La boucle semble bouclée, elle va souffrir, encore une fois. Intensément. A en perdre la raison. Elle n’a jamais su contrôler ses pulsions. Le cou légèrement penché en avant, les mains ayant lâché prise du corps d’en face, tombant de manière grotesque le long de sa taille, la poupée est sans vie. Elle est partie. Son esprit a fui, brisé en mille morceaux. Le corps peut être relégué au grenier, il ne servira plus. Pas de traitement connu à ce jour pour réparer une âme brisée.
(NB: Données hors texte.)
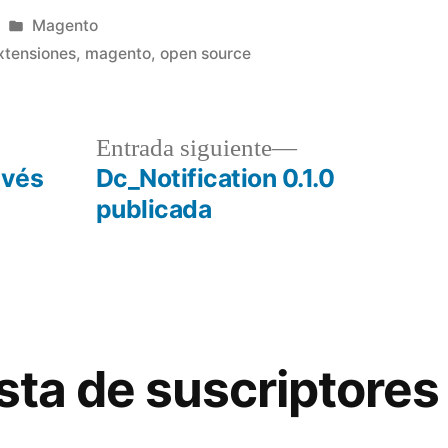
Publicado
Magento
en
xtensiones
,
magento
,
open source
a
Entrada
Entrada siguiente
r:
siguiente:
avés
Dc_Notification 0.1.0
publicada
lista de suscriptores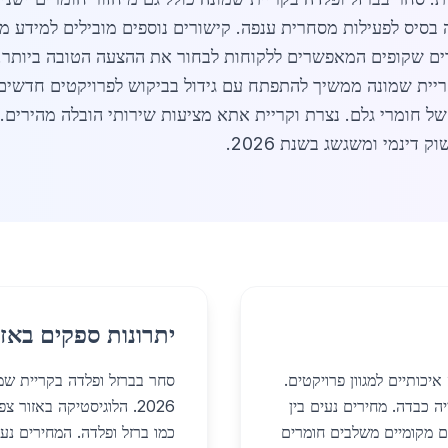
ים שקופים המאפשרים ללקוחות לבחור את ההצעה הטובה ביותר. 
ריית שמונה ממשיך להתפתח עם גידול בביקוש לפרויקטים חדשים
של חומרי גלם. נצרת וקריית אתא מציעות שירותי הובלה מהירים
דינמי ומשגשג בשנת 2026.
יתרונות ספקים באזו
יכותיים למגוון פרויקטים.
סחר בברזל ופלדה בקריית שמ
ה כבדה. מחירים נעים בין
2026. הלוגיסטיקה באזו
ויקטים מקומיים משלבים חומרים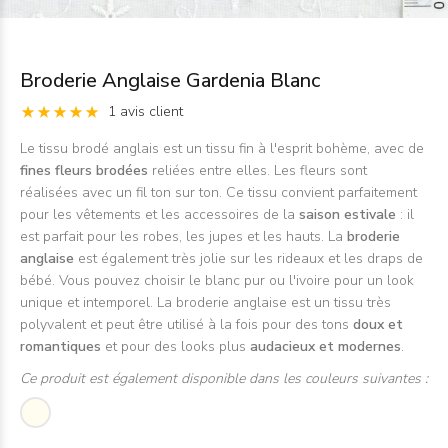
Broderie Anglaise Gardenia Blanc
1 avis client
Le tissu brodé anglais est un tissu fin à l'esprit bohème, avec de
fines fleurs brodées
reliées entre elles. Les fleurs sont
réalisées avec un fil ton sur ton. Ce tissu convient parfaitement
pour les vêtements et les accessoires de la
saison estivale
: il
est parfait pour les robes, les jupes et les hauts. La
broderie
anglaise
est également très jolie sur les rideaux et les draps de
bébé. Vous pouvez choisir le blanc pur ou l'ivoire pour un look
unique et intemporel. La broderie anglaise est un tissu très
polyvalent et peut être utilisé à la fois pour des tons
doux et
romantiques
et pour des looks plus
audacieux et modernes
.
Ce produit est également disponible dans les couleurs suivantes :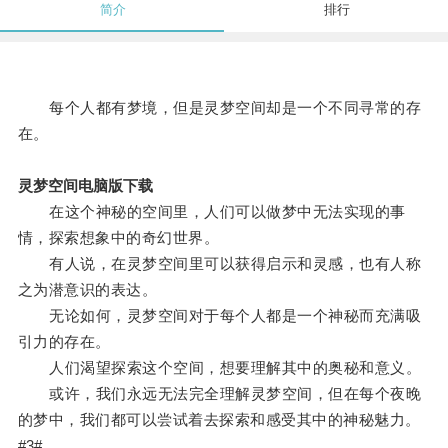
简介
排行
每个人都有梦境，但是灵梦空间却是一个不同寻常的存
在。
灵梦空间电脑版下载
在这个神秘的空间里，人们可以做梦中无法实现的事
情，探索想象中的奇幻世界。
有人说，在灵梦空间里可以获得启示和灵感，也有人称
之为潜意识的表达。
无论如何，灵梦空间对于每个人都是一个神秘而充满吸
引力的存在。
人们渴望探索这个空间，想要理解其中的奥秘和意义。
或许，我们永远无法完全理解灵梦空间，但在每个夜晚
的梦中，我们都可以尝试着去探索和感受其中的神秘魅力。
#3#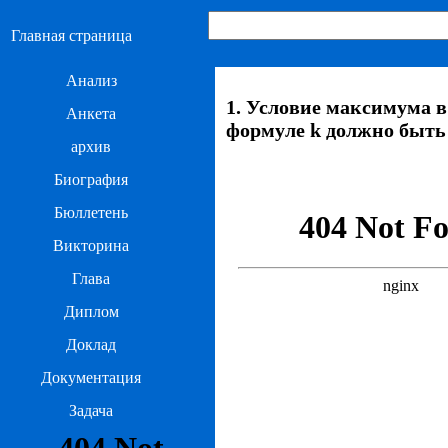
Главная страница
Анализ
1. Условие максимума в
Анкета
формуле k должно быть
архив
Биография
Бюллетень
Викторина
Глава
Диплом
Доклад
Документация
Задача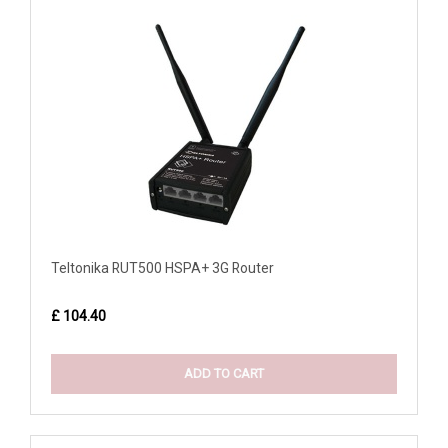
Teltonika RUT500 HSPA+ 3G Router
£ 104.40
ADD TO CART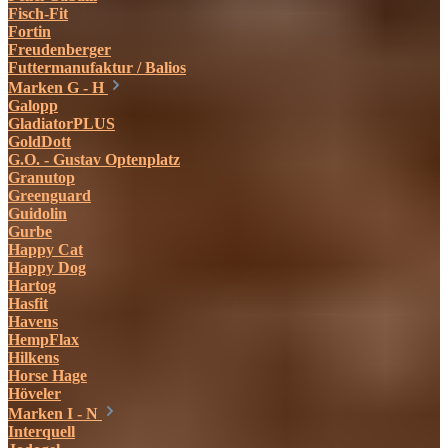
Fisch-Fit
Fortin
Freudenberger
Futtermanufaktur / Balios
Marken G - H
Galopp
GladiatorPLUS
GoldDott
G.O. - Gustav Optenplatz
Granutop
Greenguard
Guidolin
Gurbe
Happy Cat
Happy Dog
Hartog
Hasfit
Havens
HempFlax
Hilkens
Horse Hage
Höveler
Marken I - N
Interquell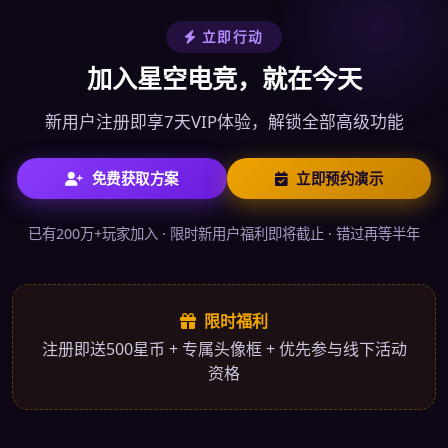
立即行动
加入星空电竞，就在今天
新用户注册即享7天VIP体验，解锁全部高级功能
免费获取方案
立即预约演示
已有200万+玩家加入 · 限时新用户福利即将截止 · 错过再等半年
限时福利
注册即送500星币 + 专属头像框 + 优先参与线下活动
资格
Seule reste la colère. Elle commence déjà à poindre, retrouvant ce lieu lui ayant déjà été familier, une fois. S’engouffrant dans la brèche, elle répare le cœur, sans lui rendre son intégrité. Juste assez pour qu’elle puisse se diffuser dans le corps tout entier. Et fasse trembler le sol et les cieux de sa déferlante sans pitié.
Les yeux se redressent avec le visage se tendant face à son interlocuteur, toujours vides de vie, sans que le reste de sa face ne s’agite. Seule la gorge, un peu plus bas, déglutit la douleur pour faire remonter la colère, désormais mélangée à de la peur, pour mieux l’accroitre et la rendre dangereuse. Alors les lèvres s’agitent, remuent silencieusement, pour reprendre, cette fois avec du son, pour ne laisser passer qu’un simple :

« Dis-moi que c’est une blague. »

Phrase qui déclenche tout le mécanisme, faisant remonter la bile, la colère, la rancœur, ce mélange déroutant et dégoutant qui commence à déformer ses traits pour l’enlaidir de la plus belle des haines éprouvée à l’égard du monde entier. Ca y est, le cercle vicieux est de retour, tout recommence. La souffrance, la peur, la perte de contrôle. Le sol se dérobe sous ses pas, laissant ses genoux sans appui pour mieux écrouler le corps sur le sol, dans une position inspirant la pitié profonde. Il avait fallu qu’un autre homme transforme son cœur en guacamole et se serve des miettes restantes pour le déguster. Pas de sa volonté propre, cette fois, mais l’horreur éprouvée n’en était que plus grande. L’un l’avait quitté sans raison, et elle allait devoir quitter la vie de l’autre, tout ça à cause de la jalousie sanguinaire d’un poupon sur-vitaminé qui n’avait rien trouvé de mieux à faire que de faire sa crise existentielle sur le visage de son frère. A cause d’elle. Pourquoi elle ? Pourquoi encore elle ? Qu’avait-elle donc fait pour mériter ce double rejet ?

Les poings s’abattent violemment sur le sol, alors que le visage se redresse, convulsé par la rage, tendu vers le corps qui le domine totalement, ses entrailles bouillonnant d’une volonté de briser quelque chose de ses petits doigts, quitte à s’en faire mal, pour tenter d’évacuer cette ire déferlante. Les cordes vocales grondent, pour lâcher un cri rauque, empli de tout ce mal-être que le corps transporte, faisant saigner un peu plus le cœur qui menace de lâcher à son tour.

« DIS-MOI QUE C’EST UNE BLAGUE !!? »

Que dire de plus ? La guerre a commencé. Elle ne sait si elle va la perdre ou la gagner, mais elle va s’y jeter à cœur perdu, même si elle doit en sortir violemment déchiquetée.
Les yeux s’activent finalement, ouvrant les vannes que les canaux lacrymaux s’étaient tant acharnés à maintenir fermées, et un torrent de larmes coule. S’il avait pu s’agir de sang, c’en aurait sûrement été. Son cœur se serre, elle a peur, il risque d’exploser. La poupée est sur le point de se briser. A tout jamais.